Александр Николаевич, четыре ночи проведший без сна, сидел в кресле в углу гостиной, напротив экрана телевизора, не в силах пошевелиться. Мысли в ужасе шарахались от главного, от неизбежного, кружились, как мухи, вокруг случайных вещей… Вот телеэкран… Давным-давно висит он в этой комнате… Давным-давно — Александр Николаевич был молод — видные ученые приветствовали его и; этой потускневшей теперь рамы: «Доброе утро… Тема сегодняшней лекции…» В те годы такой экран считался новинкой, последним словом техники, сейчас, увы, старомоден, другие бы хозяева выбросили его на свалку… «Доброе утро… Тема сегодняшней лекции…» Тогда-то и познакомился с Галей…
Вошел Игорь. Глаза пугающе тусклы, губы слинявшие, безжизненные. Подошел к отцу, погладил плечо, хотел сказать что-то — и… отвернулся. Александр Николаевич ничего не спросил.
Сутулая спина Игоря, острые лопатки, седина в волосах. Вот и дожил Александр Николаевич до того дня, когда увидел седину в голове сына. Все можно побороть, но только не беспощадность времени.
Игорь, тяжко согнутый, словно седеющая голова тянет к земле, подошел к экрану, набрал номер. Экран медленно, медленно заполнился светом, сначала размытым, ничего не выражающим, затем проступили тени, вызрели цветные пятна; они крепли, приобретали четкий рисунок.
Зал — огромная чаша, накрытая прозрачным куполом, на который навалилось темное небо. Здесь утро, там вечер. Люди, люди, люди в пестрых одеждах, сидящие ряд над рядом.
— Алло! — хрипло бросил Игорь. — Говорит Бартеньев.
Зал исчез, появилось изображение человека с профессорской голубовато-седой шевелюрой.
— Игорь Александрович, как у вас?…
— Я не смогу явиться… У меня…
Молчание.
— Извинитесь за меня перед всеми.
Человек с экрана смотрел подавленно.
— Все поймут ваше горе, — сказал он тихо.
И снова зал, гигантская чаша, заполненная до краев лучшим из лучших, что есть на свете, — выдающимися умами мира.
Вдруг ряды колыхнулись; все люди, все до единого поднялись с мест. Тишина…
Всемирный конгресс почтил вставанием память женщины, самой обычной из обычных. Она не сделала ни одного открытия, не удивила народы ни взлетом дерзкой мысли, ни всплеском яркой фантазии. Единственная заслуга ее жизни — родила одного из самых достойнейших членов этого высокого собрания, кого ждали, в ком нуждаются.

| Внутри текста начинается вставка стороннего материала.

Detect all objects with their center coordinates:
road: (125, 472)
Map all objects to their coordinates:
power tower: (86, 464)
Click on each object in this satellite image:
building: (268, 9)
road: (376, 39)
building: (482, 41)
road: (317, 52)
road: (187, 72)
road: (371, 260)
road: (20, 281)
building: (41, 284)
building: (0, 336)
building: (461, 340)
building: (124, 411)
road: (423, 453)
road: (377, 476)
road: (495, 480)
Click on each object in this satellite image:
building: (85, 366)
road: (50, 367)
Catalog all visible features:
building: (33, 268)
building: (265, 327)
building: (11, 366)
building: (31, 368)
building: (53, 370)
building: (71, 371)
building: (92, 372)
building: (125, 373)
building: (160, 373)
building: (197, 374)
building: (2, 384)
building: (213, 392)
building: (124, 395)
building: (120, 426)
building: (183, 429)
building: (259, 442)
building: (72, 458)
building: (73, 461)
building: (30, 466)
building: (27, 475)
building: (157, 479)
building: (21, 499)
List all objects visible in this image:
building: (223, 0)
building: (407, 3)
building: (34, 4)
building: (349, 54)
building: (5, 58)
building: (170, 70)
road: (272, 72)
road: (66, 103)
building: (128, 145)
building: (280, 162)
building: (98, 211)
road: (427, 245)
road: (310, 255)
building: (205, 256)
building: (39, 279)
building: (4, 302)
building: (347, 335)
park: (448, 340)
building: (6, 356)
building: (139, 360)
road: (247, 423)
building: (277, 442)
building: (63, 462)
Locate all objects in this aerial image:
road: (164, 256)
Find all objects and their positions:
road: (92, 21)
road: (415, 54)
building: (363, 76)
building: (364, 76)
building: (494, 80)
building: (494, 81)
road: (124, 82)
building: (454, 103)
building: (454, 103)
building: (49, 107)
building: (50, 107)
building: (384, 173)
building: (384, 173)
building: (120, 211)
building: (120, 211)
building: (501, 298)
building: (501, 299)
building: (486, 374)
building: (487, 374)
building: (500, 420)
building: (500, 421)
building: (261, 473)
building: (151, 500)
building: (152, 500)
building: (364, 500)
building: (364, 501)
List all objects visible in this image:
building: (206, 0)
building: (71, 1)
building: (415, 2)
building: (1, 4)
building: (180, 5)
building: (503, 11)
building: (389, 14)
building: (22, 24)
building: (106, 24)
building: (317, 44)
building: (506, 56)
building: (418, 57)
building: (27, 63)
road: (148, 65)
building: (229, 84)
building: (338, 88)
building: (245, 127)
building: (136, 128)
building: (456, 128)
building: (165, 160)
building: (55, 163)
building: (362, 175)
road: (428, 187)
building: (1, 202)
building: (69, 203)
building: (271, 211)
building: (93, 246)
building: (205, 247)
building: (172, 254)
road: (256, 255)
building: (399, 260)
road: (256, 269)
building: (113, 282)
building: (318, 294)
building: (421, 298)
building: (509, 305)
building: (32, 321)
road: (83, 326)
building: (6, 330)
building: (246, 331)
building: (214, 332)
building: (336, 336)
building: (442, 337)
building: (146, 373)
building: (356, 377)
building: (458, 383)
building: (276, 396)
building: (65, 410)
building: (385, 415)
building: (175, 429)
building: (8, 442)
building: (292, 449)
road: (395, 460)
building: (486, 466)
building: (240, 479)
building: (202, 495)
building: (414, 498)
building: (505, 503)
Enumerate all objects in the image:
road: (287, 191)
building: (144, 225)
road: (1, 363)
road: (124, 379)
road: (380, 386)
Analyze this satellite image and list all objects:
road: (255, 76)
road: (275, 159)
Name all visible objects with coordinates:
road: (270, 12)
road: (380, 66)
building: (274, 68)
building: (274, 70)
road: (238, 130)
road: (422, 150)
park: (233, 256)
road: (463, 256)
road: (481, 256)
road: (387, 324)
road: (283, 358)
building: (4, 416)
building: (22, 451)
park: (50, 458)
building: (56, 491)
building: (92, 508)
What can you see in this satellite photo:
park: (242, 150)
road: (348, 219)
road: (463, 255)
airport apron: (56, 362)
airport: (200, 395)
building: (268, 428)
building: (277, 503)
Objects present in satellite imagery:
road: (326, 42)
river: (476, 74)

Тысячи выдающихся людей почтительно стояли, подавленные тишиной и величием минуты.
С этого дня в парке, возле клумбы, на каменной скамье, он стал сидеть вечерами один. Несколько громоздкий, не лишенный старческого величия, часами оставался наедине со своими мыслями, перебирал день за днем долгую жизнь, в общем-то счастливую.
Однажды к нему подсел молодой человек. Легкий костюм плотно облегал широкие плечи; сдержанной раскраски галстук под тон сорочки — вкус к одежде — и крепкий румянец, растворенный в густом южном загаре, говорили, что этот человек дорожит маленькими прелестями жизни. Но в его цветущем лице застыло какое-то несолидное птичье раздражение.
Он обратился:
— Я должен бы начать с того, с чего все начинают, — представиться. Но мое имя ровным счетом вам ничего не скажет.